Mexican Foreign Minister Videgaray Meets with SICA
Mexican Foreign Minister Luis Videgaray met with representatives from the member countries of the Central American Integration System (SICA)—Belize, Nicaragua, Costa Rica, Panama, Dominican Republic, El Salvador, Guatemala, and Honduras—on March 2 in San Jose, Costa Rica. The meeting focused on migration, an issue highlighted by President Donald Trump’s stated plans to deport illegal immigrants who primarily arrive from Mexico and Central America, as reported by LatinNews. In the meeting, Videgaray insisted that the migration phenomenon is not exclusive to just one or two countries in the region and emphasized the importance of working together to find a solution to the problem. ‘‘The migration phenomenon is a consequence of instability stemming from unemployment and lack of opportunities; the only way to really handle [it] is by handling its underlying causes,’’ he told Costa Rica’s primary newspaper, La Nación. For Videgaray, this underlying cause is development.
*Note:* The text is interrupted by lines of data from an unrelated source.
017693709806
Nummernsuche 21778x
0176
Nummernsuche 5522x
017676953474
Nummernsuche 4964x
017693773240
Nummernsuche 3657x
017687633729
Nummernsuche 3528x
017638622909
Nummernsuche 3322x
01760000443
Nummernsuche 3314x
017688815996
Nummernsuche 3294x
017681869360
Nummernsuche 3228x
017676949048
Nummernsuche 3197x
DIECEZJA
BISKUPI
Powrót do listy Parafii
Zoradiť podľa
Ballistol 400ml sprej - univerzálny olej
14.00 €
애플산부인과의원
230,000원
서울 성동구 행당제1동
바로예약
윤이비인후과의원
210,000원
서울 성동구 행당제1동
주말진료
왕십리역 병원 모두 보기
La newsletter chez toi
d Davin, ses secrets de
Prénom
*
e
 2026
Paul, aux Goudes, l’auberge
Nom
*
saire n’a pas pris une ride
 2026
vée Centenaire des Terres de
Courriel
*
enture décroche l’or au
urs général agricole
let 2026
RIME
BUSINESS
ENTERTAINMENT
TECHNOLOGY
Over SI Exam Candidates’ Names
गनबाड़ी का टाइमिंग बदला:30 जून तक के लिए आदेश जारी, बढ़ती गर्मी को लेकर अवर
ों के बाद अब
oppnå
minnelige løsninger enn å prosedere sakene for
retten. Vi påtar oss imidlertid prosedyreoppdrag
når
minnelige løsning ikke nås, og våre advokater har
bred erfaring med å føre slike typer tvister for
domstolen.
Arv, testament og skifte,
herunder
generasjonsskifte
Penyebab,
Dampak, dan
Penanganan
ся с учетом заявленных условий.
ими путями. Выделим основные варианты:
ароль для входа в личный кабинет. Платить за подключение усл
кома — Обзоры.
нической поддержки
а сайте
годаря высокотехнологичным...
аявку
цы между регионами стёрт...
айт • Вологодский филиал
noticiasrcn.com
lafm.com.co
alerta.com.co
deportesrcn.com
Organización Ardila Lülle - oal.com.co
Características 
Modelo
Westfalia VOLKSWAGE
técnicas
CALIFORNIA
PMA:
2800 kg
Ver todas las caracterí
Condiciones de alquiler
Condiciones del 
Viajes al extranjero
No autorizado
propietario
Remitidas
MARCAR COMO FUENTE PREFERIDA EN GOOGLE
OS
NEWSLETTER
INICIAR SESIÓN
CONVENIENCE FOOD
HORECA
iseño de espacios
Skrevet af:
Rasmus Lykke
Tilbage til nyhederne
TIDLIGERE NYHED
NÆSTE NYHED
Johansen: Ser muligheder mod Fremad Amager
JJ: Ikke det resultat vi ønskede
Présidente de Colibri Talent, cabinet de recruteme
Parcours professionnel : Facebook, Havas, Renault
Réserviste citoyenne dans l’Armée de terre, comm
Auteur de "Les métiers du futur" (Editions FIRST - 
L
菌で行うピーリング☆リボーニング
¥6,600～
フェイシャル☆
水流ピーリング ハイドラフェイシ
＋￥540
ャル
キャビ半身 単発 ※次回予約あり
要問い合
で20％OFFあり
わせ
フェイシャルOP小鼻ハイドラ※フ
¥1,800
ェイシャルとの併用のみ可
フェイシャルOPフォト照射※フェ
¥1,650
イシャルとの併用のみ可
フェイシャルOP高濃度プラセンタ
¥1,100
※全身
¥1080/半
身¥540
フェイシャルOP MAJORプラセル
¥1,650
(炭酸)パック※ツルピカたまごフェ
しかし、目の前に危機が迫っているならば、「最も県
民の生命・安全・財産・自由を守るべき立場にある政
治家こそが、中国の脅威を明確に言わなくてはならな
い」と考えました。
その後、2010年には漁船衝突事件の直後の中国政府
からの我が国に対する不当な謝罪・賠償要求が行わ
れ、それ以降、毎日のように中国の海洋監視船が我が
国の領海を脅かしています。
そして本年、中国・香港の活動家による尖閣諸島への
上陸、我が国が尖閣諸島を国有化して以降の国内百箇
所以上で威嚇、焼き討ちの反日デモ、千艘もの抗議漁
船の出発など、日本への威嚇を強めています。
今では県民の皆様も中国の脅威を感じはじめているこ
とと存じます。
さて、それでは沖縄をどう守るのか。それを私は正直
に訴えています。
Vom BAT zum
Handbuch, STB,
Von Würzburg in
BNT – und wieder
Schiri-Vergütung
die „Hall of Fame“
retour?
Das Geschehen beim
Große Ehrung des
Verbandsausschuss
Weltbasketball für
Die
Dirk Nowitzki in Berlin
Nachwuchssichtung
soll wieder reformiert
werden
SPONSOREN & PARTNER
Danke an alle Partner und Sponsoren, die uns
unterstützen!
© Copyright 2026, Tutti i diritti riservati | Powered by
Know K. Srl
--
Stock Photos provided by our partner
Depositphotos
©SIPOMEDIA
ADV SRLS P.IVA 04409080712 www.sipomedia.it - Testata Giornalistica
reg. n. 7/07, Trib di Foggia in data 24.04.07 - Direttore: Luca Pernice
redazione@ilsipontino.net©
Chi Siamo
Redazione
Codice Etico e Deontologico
The SICA meeting came a week after Videgaray met with U.S. Secretary of State Rex Tillerson and Secretary of Homeland Security General John Kelly on their first official visit to Mexico. Videgaray remains optimistic in the face of the U.S. migration issue, assuring that both Trump representatives stressed that deportations would not occur on a massive scale.
In reference to the SICA meeting, Mexican Finance Minister Jose Antonio Meade highlighted that ‘‘the border with Central America [will] be the next big story of development in the world.’’ Since the beginning of President Trump’s administration, the Mexican government has increasingly looked south for both trade opportunities and cooperation.